The House, Netflix, review: Roald Dahl meets Stephen King in eerie animated adventures

Wes Anderson’s 2009 adaptation of Roald Dahl’s Fantastic Mr Fox invented the new genre of stop-motion animation starring cutesy animals weighed down with existential angst (a case can obviously be made for the melancholic Bagpuss getting there first). Fantastic Mr Fox also featured a cameo from Jarvis Cocker, in which the Pulp frontman parodied his public persona as the most morose man in pop. 
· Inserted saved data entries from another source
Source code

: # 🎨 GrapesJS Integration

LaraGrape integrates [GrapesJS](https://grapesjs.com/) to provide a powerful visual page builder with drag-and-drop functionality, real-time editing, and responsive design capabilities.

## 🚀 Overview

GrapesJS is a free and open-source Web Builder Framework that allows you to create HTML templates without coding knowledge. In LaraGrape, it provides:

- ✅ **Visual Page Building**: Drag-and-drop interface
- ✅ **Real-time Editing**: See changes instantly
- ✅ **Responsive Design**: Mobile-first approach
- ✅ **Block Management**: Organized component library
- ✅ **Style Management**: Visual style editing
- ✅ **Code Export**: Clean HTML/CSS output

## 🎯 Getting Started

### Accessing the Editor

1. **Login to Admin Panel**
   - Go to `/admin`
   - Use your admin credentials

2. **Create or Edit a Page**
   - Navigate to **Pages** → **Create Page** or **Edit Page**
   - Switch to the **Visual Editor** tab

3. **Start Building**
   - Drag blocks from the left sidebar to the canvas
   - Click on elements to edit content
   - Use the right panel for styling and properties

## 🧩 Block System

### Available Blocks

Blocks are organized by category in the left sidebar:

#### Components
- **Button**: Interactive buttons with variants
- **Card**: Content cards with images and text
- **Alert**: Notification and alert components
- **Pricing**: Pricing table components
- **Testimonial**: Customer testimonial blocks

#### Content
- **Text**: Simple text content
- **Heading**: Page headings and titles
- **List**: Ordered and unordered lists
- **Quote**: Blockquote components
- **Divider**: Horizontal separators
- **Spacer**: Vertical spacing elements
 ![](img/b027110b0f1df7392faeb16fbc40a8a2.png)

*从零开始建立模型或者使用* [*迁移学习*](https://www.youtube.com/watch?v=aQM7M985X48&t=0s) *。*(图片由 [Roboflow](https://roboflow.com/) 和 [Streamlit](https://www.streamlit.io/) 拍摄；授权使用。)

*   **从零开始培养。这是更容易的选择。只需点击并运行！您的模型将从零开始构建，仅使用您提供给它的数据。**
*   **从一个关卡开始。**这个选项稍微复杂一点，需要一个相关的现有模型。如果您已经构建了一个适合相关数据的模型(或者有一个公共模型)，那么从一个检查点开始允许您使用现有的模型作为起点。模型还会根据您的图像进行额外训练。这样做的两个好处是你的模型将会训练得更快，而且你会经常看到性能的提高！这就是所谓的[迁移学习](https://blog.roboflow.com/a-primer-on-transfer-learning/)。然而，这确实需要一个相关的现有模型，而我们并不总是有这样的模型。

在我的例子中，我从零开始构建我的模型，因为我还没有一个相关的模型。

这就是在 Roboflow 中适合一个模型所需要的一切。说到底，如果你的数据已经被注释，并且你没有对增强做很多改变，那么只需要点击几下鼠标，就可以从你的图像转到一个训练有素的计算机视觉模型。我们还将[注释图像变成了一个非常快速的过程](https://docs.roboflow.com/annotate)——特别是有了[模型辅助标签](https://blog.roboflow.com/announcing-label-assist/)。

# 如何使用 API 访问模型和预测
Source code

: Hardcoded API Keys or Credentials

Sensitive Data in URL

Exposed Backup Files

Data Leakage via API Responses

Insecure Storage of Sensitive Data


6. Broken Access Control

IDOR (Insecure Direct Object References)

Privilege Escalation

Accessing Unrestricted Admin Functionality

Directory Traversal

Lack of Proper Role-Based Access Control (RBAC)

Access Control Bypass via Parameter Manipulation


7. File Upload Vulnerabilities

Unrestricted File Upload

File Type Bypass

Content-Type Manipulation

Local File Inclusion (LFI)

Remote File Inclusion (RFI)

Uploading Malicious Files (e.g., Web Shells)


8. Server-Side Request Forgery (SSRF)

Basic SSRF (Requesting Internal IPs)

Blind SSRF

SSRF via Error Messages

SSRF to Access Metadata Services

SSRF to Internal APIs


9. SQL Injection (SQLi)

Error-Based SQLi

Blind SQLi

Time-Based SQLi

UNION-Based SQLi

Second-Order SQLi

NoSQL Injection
Anderson wasn’t involved in The House, Netflix’s new three-part series of short animated films. The script is by playwright Enda Walsh, who propelled Cillian Murphy towards stardom with Disco Pigs and worked with David Bowie on his baffling musical Lazarus. Nonetheless, the spirit of the animated Fantastic Mr Fox infuses this weird, sometimes unhinged anthology, which arrives bathed in the same thrift-shop sheen that is an Anderson hallmark. 

And it features Cocker, who pops up in the second of three short tales (directed by Swedish filmmaker Niki Lindroth von Bahr). The singer puts his gothic mumble to work voicing a depressed mouse/property developer trying to sell a mysterious dwelling infested with dancing cockroaches. The insects are disgusting. And yet everything else about The House feels as quaint and affected as craft beer served by a chap with sleeve tattoos and a springy moustache. 

Thank goodness for the other two stories, which are considerably less repulsive and can be enjoyed without a cushion strategically placed in front of the sensitive viewer’s face. All revolve around the recurring “character” of a strange house in the mist. In the first, directed by Belgian animators Emma De Swaef and Marc James Roels, a down-on-his-luck father (Matthew Goode) moves his family into a new property built by a mysterious patron. 

The benefactor is clearly up to no good. And poor Raymond and his wife Penelope (Claudie Blakley) are soon literally transformed by their hunger for middle-class respectably, leaving daughter Mabel (Mia Goth) to rescue her baby sister. The predictable plot is in part rescued by the unsettling animation, in which the characters are rendered out of a sort of squishy foam. They resemble half-finished rag dolls – an effect considerably more haunting than the linear script which plays out like Stephen King directing Location, Location, Location.